Please private message your system service tag for us to check your system details and assist you further.
BobGorman
7 Posts
0
December 2nd, 2019 09:00
jmamede
1 Message
0
November 24th, 2020 15:00
Same happens to me on RHEL 8.x
when on AC : nvidia throthles to 300mhz.
When on battery: everything is normal 1000+mhz.
Something is wrong in the firmware or the driver, probably forcing power saving mode on AC, and using adaptative when on Batery.

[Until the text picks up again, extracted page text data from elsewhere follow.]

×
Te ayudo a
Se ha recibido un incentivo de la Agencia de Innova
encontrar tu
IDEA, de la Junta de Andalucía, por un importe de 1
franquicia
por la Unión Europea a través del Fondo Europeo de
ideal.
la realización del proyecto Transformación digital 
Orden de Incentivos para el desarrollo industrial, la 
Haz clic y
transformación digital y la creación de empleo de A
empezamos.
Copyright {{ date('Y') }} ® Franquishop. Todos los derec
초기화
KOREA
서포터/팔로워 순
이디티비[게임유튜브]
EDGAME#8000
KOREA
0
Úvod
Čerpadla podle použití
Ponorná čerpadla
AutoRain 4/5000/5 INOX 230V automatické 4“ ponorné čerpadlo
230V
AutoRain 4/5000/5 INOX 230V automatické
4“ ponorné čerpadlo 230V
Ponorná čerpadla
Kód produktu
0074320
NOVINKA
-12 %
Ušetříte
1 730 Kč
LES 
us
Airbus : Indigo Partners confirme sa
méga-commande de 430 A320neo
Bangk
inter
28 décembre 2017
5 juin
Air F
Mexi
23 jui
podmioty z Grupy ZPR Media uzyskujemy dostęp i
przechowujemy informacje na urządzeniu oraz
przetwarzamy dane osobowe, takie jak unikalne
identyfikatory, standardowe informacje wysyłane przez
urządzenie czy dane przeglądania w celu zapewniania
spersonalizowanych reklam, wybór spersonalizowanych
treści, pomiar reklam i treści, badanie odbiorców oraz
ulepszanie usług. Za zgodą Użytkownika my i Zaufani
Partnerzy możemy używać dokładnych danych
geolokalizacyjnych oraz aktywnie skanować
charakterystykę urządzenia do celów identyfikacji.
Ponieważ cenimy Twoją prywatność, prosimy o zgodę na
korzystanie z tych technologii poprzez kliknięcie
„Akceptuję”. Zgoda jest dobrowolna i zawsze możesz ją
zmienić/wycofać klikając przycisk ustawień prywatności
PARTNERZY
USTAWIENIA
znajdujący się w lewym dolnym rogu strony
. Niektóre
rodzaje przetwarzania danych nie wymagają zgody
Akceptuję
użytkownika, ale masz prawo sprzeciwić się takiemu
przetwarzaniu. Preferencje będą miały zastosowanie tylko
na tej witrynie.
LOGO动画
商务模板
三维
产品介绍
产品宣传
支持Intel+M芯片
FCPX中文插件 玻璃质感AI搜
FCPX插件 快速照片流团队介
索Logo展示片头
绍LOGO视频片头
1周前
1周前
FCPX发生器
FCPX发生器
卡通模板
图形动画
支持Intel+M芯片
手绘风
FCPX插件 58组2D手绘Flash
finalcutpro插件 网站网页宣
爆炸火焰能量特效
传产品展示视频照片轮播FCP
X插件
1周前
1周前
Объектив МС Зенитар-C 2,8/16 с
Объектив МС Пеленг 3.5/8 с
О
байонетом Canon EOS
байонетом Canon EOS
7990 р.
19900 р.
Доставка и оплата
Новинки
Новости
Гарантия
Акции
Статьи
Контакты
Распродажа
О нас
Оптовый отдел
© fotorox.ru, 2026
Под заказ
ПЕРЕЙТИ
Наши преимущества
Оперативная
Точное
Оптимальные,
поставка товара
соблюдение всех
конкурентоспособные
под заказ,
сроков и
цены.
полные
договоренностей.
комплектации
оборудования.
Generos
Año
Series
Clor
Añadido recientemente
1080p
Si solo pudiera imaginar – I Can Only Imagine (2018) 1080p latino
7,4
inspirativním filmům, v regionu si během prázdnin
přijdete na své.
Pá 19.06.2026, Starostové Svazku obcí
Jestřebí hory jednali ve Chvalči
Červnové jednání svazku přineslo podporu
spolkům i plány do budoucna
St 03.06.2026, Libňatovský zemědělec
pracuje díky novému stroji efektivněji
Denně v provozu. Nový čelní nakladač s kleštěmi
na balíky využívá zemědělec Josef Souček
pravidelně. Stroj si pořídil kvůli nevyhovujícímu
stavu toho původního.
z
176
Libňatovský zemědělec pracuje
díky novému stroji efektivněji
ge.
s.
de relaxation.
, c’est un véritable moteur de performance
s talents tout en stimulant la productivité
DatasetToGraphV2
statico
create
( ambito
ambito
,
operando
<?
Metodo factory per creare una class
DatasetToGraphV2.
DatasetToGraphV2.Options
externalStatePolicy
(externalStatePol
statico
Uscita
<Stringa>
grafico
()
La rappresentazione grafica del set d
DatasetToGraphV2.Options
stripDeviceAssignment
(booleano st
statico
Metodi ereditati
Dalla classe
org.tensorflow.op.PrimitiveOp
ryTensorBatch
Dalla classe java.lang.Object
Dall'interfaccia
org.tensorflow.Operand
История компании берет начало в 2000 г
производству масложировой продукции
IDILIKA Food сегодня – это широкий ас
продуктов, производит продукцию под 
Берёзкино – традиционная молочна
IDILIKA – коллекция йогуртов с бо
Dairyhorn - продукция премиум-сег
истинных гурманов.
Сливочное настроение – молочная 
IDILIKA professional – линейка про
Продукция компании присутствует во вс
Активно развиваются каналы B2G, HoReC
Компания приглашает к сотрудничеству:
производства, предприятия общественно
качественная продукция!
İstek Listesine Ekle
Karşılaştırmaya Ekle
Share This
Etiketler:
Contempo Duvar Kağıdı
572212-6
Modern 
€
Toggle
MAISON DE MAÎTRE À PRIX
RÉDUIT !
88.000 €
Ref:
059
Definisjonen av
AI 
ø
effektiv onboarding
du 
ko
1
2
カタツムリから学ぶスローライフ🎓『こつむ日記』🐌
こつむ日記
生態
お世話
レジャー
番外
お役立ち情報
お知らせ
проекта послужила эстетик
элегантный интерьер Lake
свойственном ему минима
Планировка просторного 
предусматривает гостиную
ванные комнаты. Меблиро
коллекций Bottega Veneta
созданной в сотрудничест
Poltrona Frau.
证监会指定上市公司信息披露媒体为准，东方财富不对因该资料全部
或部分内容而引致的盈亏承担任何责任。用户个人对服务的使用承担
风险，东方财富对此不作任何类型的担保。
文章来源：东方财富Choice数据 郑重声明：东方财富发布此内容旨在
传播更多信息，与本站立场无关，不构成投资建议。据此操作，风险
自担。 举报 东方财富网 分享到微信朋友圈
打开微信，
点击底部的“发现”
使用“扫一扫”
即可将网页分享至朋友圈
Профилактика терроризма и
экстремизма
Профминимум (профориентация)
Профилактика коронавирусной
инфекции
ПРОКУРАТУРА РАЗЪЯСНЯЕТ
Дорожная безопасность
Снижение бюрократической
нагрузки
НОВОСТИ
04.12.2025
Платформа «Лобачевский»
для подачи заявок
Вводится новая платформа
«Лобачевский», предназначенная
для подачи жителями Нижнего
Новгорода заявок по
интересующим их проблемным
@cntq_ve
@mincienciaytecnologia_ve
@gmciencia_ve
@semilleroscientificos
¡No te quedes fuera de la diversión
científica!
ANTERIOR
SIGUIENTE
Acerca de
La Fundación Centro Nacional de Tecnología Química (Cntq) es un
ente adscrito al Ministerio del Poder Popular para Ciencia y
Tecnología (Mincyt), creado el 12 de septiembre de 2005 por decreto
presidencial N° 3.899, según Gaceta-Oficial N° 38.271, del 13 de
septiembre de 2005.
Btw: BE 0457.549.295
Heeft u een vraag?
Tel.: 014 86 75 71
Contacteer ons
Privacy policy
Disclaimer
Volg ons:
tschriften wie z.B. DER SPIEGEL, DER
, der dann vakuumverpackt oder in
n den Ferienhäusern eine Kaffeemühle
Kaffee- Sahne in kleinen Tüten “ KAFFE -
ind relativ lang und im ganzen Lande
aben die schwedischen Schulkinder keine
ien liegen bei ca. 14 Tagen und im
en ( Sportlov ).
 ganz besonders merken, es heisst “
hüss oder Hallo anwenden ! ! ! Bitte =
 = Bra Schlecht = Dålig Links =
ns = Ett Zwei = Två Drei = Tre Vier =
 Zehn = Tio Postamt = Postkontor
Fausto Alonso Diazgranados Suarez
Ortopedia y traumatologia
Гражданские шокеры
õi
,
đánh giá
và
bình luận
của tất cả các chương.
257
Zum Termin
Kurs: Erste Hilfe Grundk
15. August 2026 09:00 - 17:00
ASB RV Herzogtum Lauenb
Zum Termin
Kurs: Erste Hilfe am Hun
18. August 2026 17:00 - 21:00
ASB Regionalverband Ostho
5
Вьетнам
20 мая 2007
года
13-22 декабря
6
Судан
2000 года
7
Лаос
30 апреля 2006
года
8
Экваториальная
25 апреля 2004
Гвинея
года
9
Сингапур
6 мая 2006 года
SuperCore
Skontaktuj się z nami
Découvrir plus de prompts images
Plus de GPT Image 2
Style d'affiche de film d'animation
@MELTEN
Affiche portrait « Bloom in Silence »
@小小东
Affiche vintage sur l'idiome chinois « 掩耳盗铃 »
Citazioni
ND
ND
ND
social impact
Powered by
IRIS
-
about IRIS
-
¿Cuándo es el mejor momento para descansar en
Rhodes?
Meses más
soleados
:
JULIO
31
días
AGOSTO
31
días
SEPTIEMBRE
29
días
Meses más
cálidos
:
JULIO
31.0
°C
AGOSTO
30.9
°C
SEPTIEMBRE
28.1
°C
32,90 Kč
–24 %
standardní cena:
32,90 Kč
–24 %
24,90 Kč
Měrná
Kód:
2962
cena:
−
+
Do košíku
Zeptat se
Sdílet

I tried to configure the module via /etc/modprobe.d/nvidia.conf and /etc/X11/Xorg.conf, respectively, with options such as :
options nvidia NVreg_RegistryDwords="OverrideMaxPerf=0x1;PowerMizerEnable=0x1; PerfLevelsrc=0x2233; PowerMizerLevel=0x1; PowerMizerDefault=0x2; PowerMizerDefaultAC=0x1"
Option "RegistryDwords" "PowerMizerEnable=0x1; PerfLevelsrc=0x2233; PowerMizerLevel=0x1; PowerMizerDefault=0x2; PowerMizerDefaultAC=0x1"
It does not help.
Please help us fix this. It might be a BIOS hysteresis bad configuration from Dell (as the driver and configuration is the same in my other laptop and this does not occur with a gtx rtx 2060).
Please help us dell, I do machine learning for work in this laptop and I really could use the extra speed as my processes are nights long.